■ **Material for this task**:
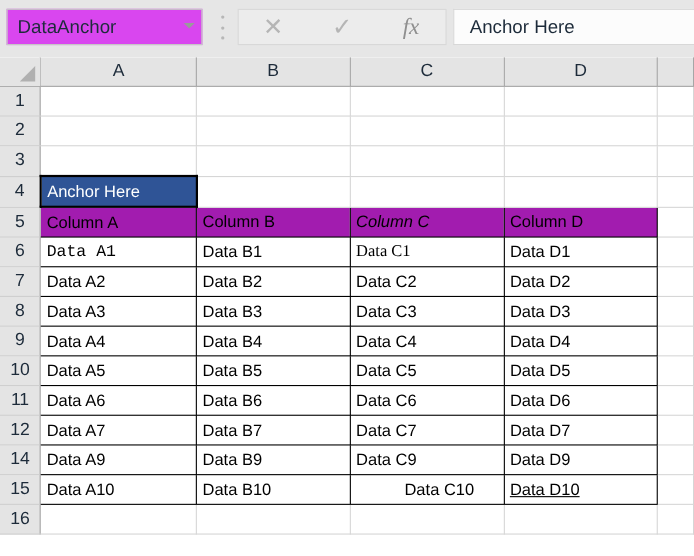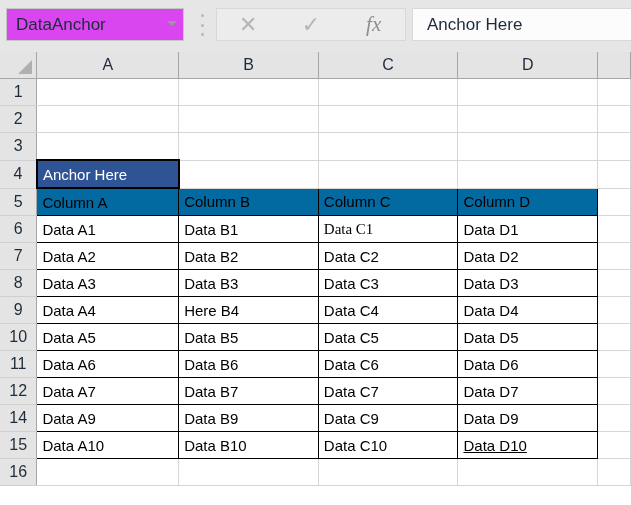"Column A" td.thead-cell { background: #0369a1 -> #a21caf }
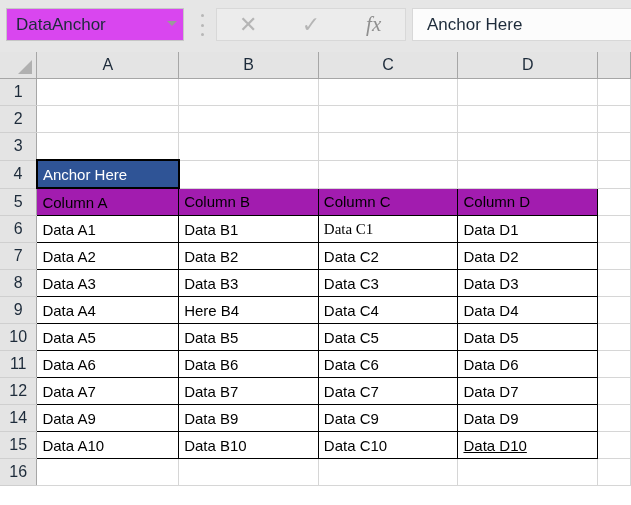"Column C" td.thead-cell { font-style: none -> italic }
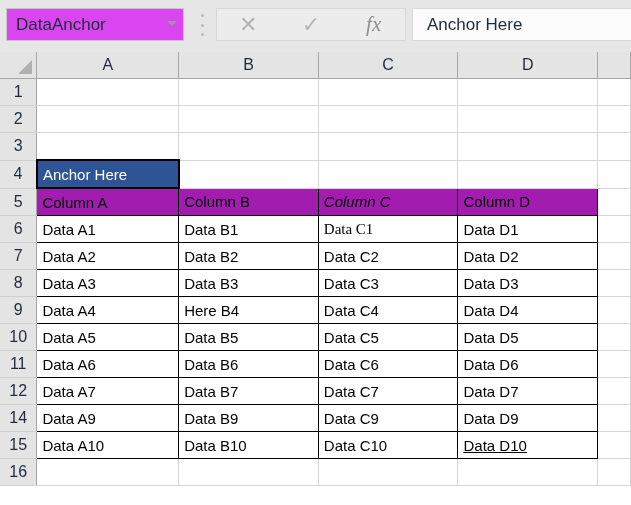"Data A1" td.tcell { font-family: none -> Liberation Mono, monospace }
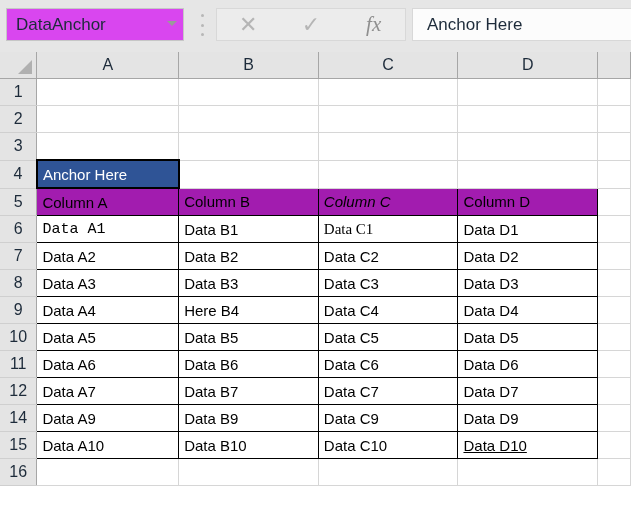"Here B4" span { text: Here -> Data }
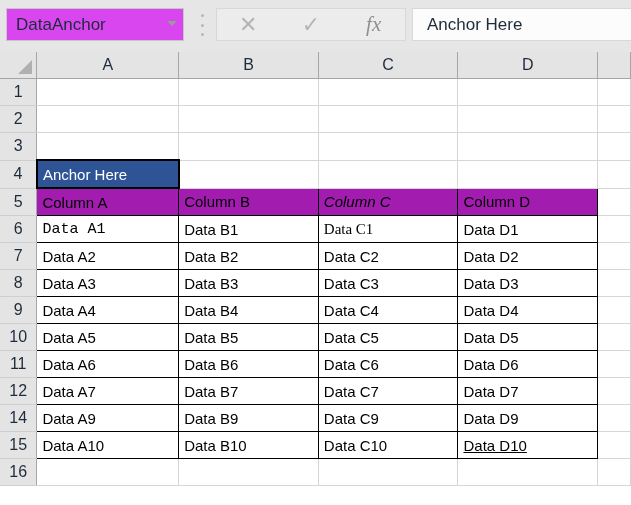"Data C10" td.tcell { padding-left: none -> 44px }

■ **Job item**: Type the entries again verbatim. Any pictures should be skipped.

■ **Exercise output**:
"Column A" td.thead-cell { background: #0369a1 -> #a21caf }
"Column C" td.thead-cell { font-style: none -> italic }
"Data A1" td.tcell { font-family: none -> Liberation Mono, monospace }
"Here B4" span { text: Here -> Data }
"Data C10" td.tcell { padding-left: none -> 44px }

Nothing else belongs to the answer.